The typical path to the ground state involves both singlet states and triplet states of the molecules, which differ in the orientation of the atoms’ quantum spins. Kai and his team realised they could instead make all their steps between singlet states. “With the new pathway, we use molecular states that are easier to understand and model, known as stretched singlet states. That simplifies the spectroscopy and bypasses heavy molecular structure calculations. It gives us an ideal three-level system. It’s a really clean and robust method,” he explains.

The method could be applied to other molecules too, says Kai, who has presented the findings to other groups in the field. In the current paper, the team did detailed analysis to verify the method would work and be feasible for other molecular species.

Control of ultracold molecules requires carefully chosen and stable frequencies of light from lasers. This photo shows a dye laser in action: a green pump laser beam hits the dye jet to produce lots of red light.

 

One laboratory tool that helped the researchers with details of the new method was a vintage laser - the team purchased a refurbished dye laser that was originally manufactured in the 1980s. The group added a few modern components to obtain stable operation at high output power.

Dye lasers are no longer common because they are bulky and fiddly to operate compared to modern diode lasers, but they have the advantage of offering high power light over a vast tunable range of frequencies. That helped the researchers search for the frequencies that would most effectively drive their molecules’ transitions.

“Doing spectroscopy can be very time-consuming. It is a bit like fishing in the dark. Although we calculated the energies of the ground states with existing literature, the uncertainties were much larger than the linewidths, making the states hard to find,” explains Anbang. He suggested an approach to search through the molecules’ vibrational modes (denoted by quantum number v) to find the ground state. “I proposed to start from ground state v=3, searching from v=2, 1, 0 step by step, instead of directly searching for v=0 ground state. By doing this, we learned that our calculated energies have an offset around 3GHz from the experimental values. It accelerates our ‘searching for v=0’ process.”

The team has now identified all the energy levels that make a ladder to move the molecules to the ground state. Doing that is the next challenge. The researchers will use a technique known as Stimulated Raman Adiabatic Passage (STIRAP) with two lasers stabilised to the same cavity. They can now retire the dye laser and continue work with stable diode lasers. 

The pair of atoms start in a loosely bound molecular state (1). The molecule is first excited (2) and will then be driven into the more tightly bound ground state (3). The atoms’ spins stay arranged in a singlet-configuration as they move between these three energy levels.

 

“The route to the ground state provides us with a robust platform,” says Sofia Botsi, who is also a PhD student on the project.
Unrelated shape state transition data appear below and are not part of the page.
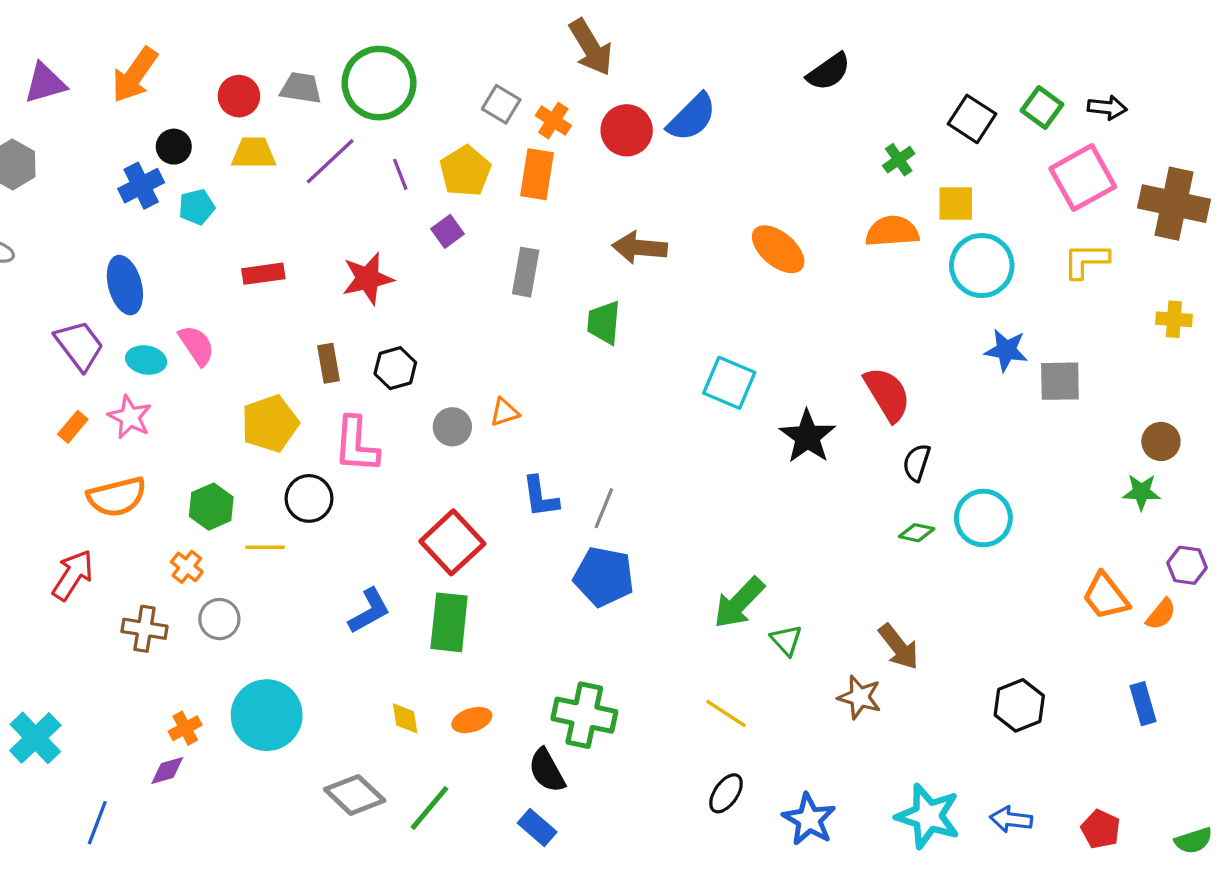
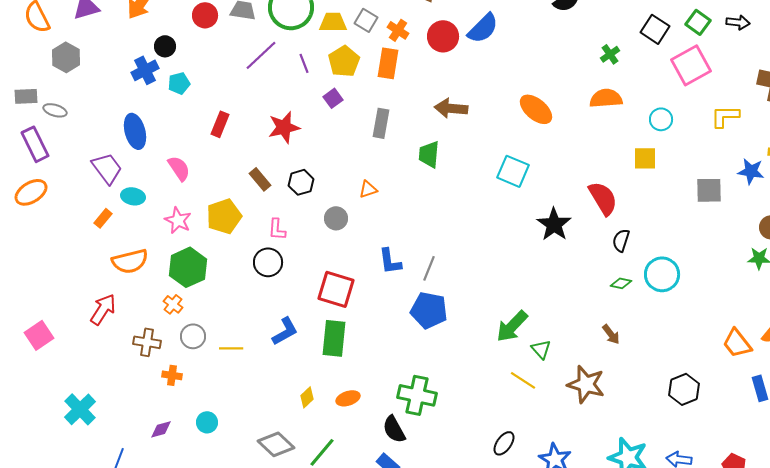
yellow trapezoid: (254, 153) -> (333, 22), moved
pink square: (1083, 178) -> (691, 65), moved
yellow square: (956, 204) -> (645, 158), moved
cyan circle: (982, 266) -> (661, 119), size x0.6
red rectangle: (263, 274) -> (220, 124), turned -60
blue star: (1006, 350) -> (751, 171), moved
cyan ellipse: (146, 360) -> (133, 196), moved
brown rectangle: (329, 363) -> (260, 179), turned -30
cyan square: (729, 383) -> (513, 171), moved
orange triangle: (504, 412) -> (368, 189), moved
pink star: (130, 417) -> (178, 220), moved
pink L-shape: (356, 445) -> (277, 229), size x0.6
black circle: (309, 498) -> (268, 262), moved
green hexagon: (211, 507) -> (188, 267), size x1.4
red square: (452, 542) -> (336, 289), turned -30
yellow line: (265, 547) -> (231, 348), moved
orange trapezoid: (1106, 596) -> (737, 343), moved
brown arrow: (899, 647) -> (611, 334), moved, size x0.7
brown star: (860, 697) -> (586, 384), size x1.4
yellow line: (726, 713) -> (523, 380), moved
cyan circle: (267, 715) -> (207, 422), moved, size x0.5
yellow diamond: (405, 718) -> (307, 397), turned 55
orange cross: (185, 728) -> (172, 375), moved, turned 36

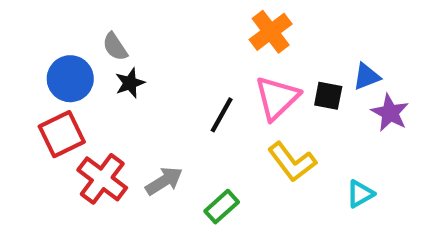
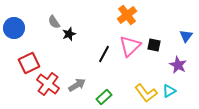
blue triangle: (367, 77) -> (186, 36), moved, turned -32
blue circle: (70, 79) -> (14, 28), moved
black star: (130, 83) -> (69, 34), moved
purple star: (390, 113) -> (178, 65), moved
yellow L-shape: (292, 162) -> (146, 93), moved

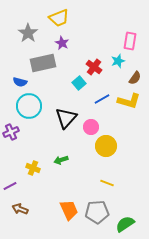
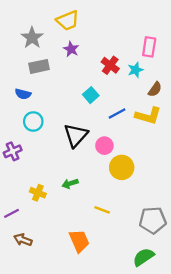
gray rectangle: (43, 63) -> (39, 66), moved, size x0.7
red cross: (94, 67) -> (110, 65), moved
cyan circle: (29, 106) -> (33, 122), size x0.7
yellow line: (107, 183) -> (102, 210), moved
gray pentagon: (97, 212) -> (153, 220), moved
Once they have molecules in the ground state, the researchers  will begin experiments in fundamental physics. A first goal is to perform quantum simulations based on the dipolar interaction to search for unusual properties of quantum materials. In particular, they are interested  in a prediction that the eigenstate thermalisation hypothesis will breakdown in a disordered dipolar lattice system.

Dipolar molecules offer many avenues for further work. In the longer term, the researchers may look at using molecules for chemistry at ultracold temperatures, testing gravity at short scales or for applications such as clocks and quantum computing.